Hi @kellyboy47 got your PM. Apologies, tried condensing the two posts whilst on the move this morning and ended up erasing both. Repost below:
Do you have a full tank shot
@kellyboy47 as it didn’t appear in the attachments.
10. Inhabitants. 3 x Blue Acara (Large) 2 x Bolivian Ram, 1 x Rainbowfish, 5 x Corydoras
Any shrimps? Any snails? If not you can treat for cyano effectively, but the stronger treatment most use will be lethal to invertebrates. You can use phytoncide (invertebrate friendly) after manually removing every speck of cyano you can. Harder work, but also effective.
And this is my current lighting period
Dawn 9-10 White 0% Blue 40%
Sunrise 11-1 White 85% Blue 85%
Sunset 5-8 White 5% Blue 40%
Dusk 9-10.30 White 0% Blue 0%
13.5 hours of light requires a healthy setup under those lights. Right now it will be exacerbating the cyano problem, as it is obviously photosynthetic. Longer blackouts are usually ineffective as you weaken plants in that time. If that system is already in detriment, the additional decay from failing plant matter will add to the problem. You switch lights back on, Cyanobacteria divide faster than plants recover. Plus they have everything they need.
As
@tam has posted:
There is no point swapping out substrate, it only needs invisible traces to come back. If you search the forum for cyano there are loads of posts on getting rid. It's good to work out why - sometimes it's low flow areas and excess mulm so a good clean and redirecting flow an help. Once it's there though, fixing the initial problem doesn't necessary get rid of it, it tends to hang on.
You want it on the back foot. That is achieved through a well oxygenated system. It exists as there’s an oxygen deficit in your tank. It’s why planting heavy at startup negates a lot of problems, more plants, more photosynthesis, more oxygen. Even your move was a significant event for your tank biome.
Cyano can fix nitrogen and does, to give it credit, produce the oxygen your system needs in absence of photosynthesis from plants. But only to its own benefit. It smothers everything else, coating surfaces so nothing else gets access. It’s a survivor, the survivor in fact, adapting the environment to its needs.
To fight this, within the filter that means maximum flow to your media as
@dw1305 has pointed out. This is to provide oxygenated water to your filter media. Anything that impedes that delivery of oxygenated water is again, exacerbating the problem. Less oxygenated water to your nitrifying bacteria, higher ammonia as it isn’t being processed into nitrate. More ammonia and unhealthy plants unable to uptake that ammonia, more issues.

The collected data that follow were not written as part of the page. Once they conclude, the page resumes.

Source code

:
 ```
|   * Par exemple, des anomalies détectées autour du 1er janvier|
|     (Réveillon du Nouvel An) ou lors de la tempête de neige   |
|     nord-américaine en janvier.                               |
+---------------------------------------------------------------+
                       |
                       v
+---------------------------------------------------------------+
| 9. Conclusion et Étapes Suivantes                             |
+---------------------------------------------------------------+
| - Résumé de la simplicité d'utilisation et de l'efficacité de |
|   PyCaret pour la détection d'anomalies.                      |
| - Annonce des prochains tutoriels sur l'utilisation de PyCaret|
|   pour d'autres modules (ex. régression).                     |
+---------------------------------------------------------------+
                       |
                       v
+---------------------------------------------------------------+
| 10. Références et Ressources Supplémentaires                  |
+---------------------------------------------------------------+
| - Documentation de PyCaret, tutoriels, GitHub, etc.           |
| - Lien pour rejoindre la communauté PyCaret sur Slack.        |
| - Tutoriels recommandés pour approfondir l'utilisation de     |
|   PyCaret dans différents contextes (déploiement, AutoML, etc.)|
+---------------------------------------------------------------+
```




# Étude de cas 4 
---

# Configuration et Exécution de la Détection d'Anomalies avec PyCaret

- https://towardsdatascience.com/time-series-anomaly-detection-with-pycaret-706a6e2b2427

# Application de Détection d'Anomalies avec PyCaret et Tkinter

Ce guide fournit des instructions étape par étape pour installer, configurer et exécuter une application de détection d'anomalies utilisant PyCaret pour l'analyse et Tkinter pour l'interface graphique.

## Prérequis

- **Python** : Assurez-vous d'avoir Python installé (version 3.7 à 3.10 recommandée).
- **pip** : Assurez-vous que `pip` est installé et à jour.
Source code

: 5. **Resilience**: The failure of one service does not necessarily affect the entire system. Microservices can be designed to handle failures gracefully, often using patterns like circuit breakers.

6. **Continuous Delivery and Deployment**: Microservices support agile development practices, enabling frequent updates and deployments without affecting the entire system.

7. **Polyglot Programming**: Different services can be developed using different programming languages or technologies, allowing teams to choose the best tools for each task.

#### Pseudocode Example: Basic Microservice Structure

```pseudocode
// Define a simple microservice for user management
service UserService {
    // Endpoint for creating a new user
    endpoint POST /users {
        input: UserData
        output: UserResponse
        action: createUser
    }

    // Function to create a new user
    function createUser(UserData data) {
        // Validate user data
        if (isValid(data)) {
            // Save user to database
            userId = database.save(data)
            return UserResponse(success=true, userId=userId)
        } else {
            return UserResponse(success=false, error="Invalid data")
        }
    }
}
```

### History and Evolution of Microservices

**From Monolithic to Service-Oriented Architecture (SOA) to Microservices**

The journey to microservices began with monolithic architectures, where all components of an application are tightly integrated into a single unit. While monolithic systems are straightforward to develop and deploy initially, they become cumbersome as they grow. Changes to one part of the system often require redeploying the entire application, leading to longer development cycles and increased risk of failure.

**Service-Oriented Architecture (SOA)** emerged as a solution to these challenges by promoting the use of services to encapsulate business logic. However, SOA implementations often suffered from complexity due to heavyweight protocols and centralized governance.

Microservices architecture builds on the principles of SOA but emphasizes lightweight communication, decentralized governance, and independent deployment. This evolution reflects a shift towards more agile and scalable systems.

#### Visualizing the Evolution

You’re getting it anywhere there’s a meagre amount of light available. It needs removing until the only place it can exist is in the darkest recesses of the substrate, in small colonies where it can be directly dealt with.
There’s already a lot to digest there so will break it down into three simple categories:
- Maximum manual removal of cyanobacteria
- Restoring desired healthy plant matter
- Restoring the system to a well oxygenated state
Practical advice on how to achieve the above in order:
- Maximum manual removal of cyanobacteria
Manual removal by siphon. If using tap water and a mixer tap, you can fill and drain the tank simultaneously by adding periodic doses of dechlorinator. Match the drain rate to the fill rate. This means you can evict the stuff wholesale as you can vacuum up all traces.
- Restoring desired healthy plant matter
Plant up the tank with as much plant mass as you can. Ensure good surface agitation and stick to a fixed lighting schedule and lighting intensity. You want your plants adapted to the rhythm of the day. No curve balls. The consistency sets the plants up.
- Restoring the system to a well oxygenated state
Can’t stress this one enough… If you’re running a low tech tank, surface agitation is your friend. It ensures a reliable, continual and consistent supply of dissolved gases. More rot - provides the required oxygen. Fish dies - provides the required oxygen to break it down. Co2 - keeps it available for plant tissues to uptake. If it’s not needed - maintains equilibrium anyway.
Your substrate age is partly a red herring. You can just dose comprehensively through the water column. The main thing you want is healthy plant root respiration taking place in the substrate, it will make it uncomfortable for the cyano to dominate in the substrate.
If you end up with cyano patches surviving against the glass where there’s light, you can inject treatments into the substrate along the glass to give it a final shove.